My primary use-case came up in that I've built essentially a data hierarchy for the models expected at different points in our processing pipeline. I have basic models, then models that inherit from multiple models (ie. class Model3(Model1, Model2)). I'd written a helper function to extract the uniqueness constraints for a given combination model that essentially would access Model3.Config.unique to return the columns that are specified as being unique in that context. My unit test for this function kept failing because if I built Model3 like the above, Model3.Config.unique returns a None since Config isn't explicitly defined in Model3. I see now that if I do Model3.to_schema().unique then it properly inherits ['col1'] as I was expecting.

However, it does seem that the .to_schema() method just inherits the Config from only the first class passed in. Does that seem correct? I based this on the following example tweaked from above:

from pandera.typing import Series
import pandera as pa

class Model1(pa.SchemaModel):
    col1: Series[int]
    class Config:
        unique=['col1']

class Model2(pa.SchemaModel):
    col2: Series[str]
    class Config:
        unique=['col2']

class Model3(Model1, Model2):
    pass

If I do Model3.to_schema().unique all I get back is ['col1']. I'm guessing this is probably expected for simplicity as far as how to best inherit a Config from other classes?

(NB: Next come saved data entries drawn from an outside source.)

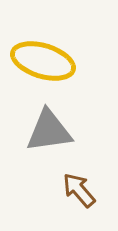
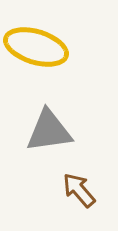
yellow ellipse: moved 7 px left, 14 px up
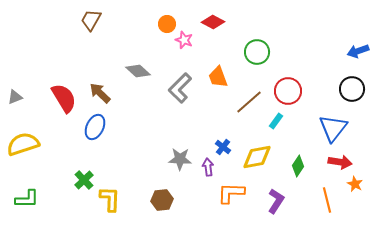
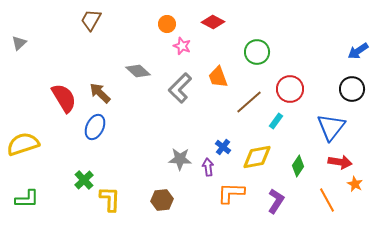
pink star: moved 2 px left, 6 px down
blue arrow: rotated 15 degrees counterclockwise
red circle: moved 2 px right, 2 px up
gray triangle: moved 4 px right, 54 px up; rotated 21 degrees counterclockwise
blue triangle: moved 2 px left, 1 px up
orange line: rotated 15 degrees counterclockwise
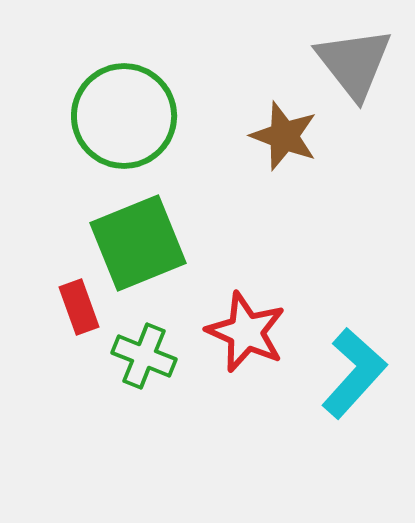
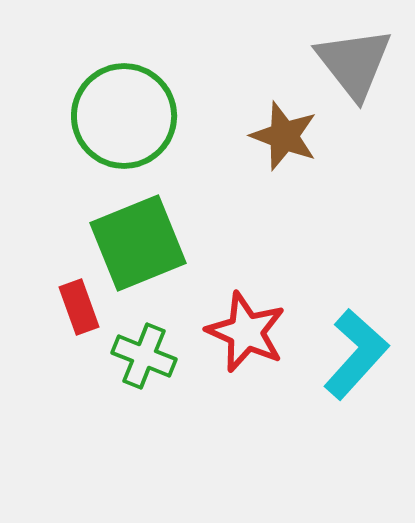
cyan L-shape: moved 2 px right, 19 px up
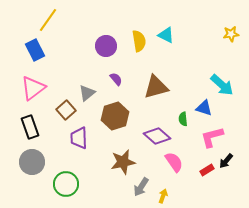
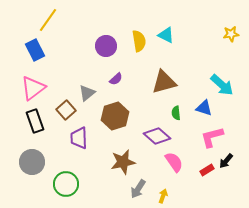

It also seems that it just picks up the first Config that is defined and ignores empty Configs? I'm assuming this from the following example tacked on to the above example:

class Model4(pa.SchemaModel):
    col4: Series[int]

class Model5(Model4, Model2, Model1):
    pass

If I do Model5.to_schema.unique here I get back ['col2']. I was expecting to have a blank Config here since Model4 was first defined. However it seems since Model4 doesn't have a Config defined, it skipped until it found a defined Config with Model2 and picked up that Config.

I mostly bring this up as a question to better understand what Pandera is doing and how it picks up different elements of SchemaModels from inheritance (Configs vs Fields). I don't know if this necessitates revisiting this, I mostly raised the question as it seems pandera behaves slightly differently than what my expectations were (it would inherit the union of all parent models unless explicitly overwritten).

For my specific use-case, what you outlined about using .to_schema() would probably work just fine. However, at some point for my project we may want to be combining models with different unique-ness constraints, so with that in mind I will probably be more explicit in these inheritance cases and I can combine unique elements from the Parent models explicitly in my code to avoid any confusion there like I showed in the original example (ie. Model3.Config = Model1.Config.unique + Model2.Config.unique). This was helpful to explore either way for me.

cosmicBboy commented 1 year ago

I think the behavior you're seeing can be explained with Python inheritance... my memory's a little rusty here, but I believe Python will inherit attributes based on the order in which they're specified in the class MyClass(...) definition, with parent classes earlier in the class definition taking precedence.

If I do Model3.to_schema().unique all I get back is ['col1']

If I'm correct in the above statement, this is expected... Python won't automagically merge the two Config definitions, pandera would have to implement that.

If I do Model5.to_schema.unique here I get back ['col2']. I was expecting to have a blank Config here since Model4

So since Model4 doesn't define a Config class defined inside, Python will use the one in Model2. Again, I believe this is how Python inheritence works.

For my specific use-case, what you outlined about using .to_schema() would probably work just fine

Cool, I'll close this issue for now, please feel free to open a new one describing the precise behavior you'd want, ideally with code examples as you've done in this thread.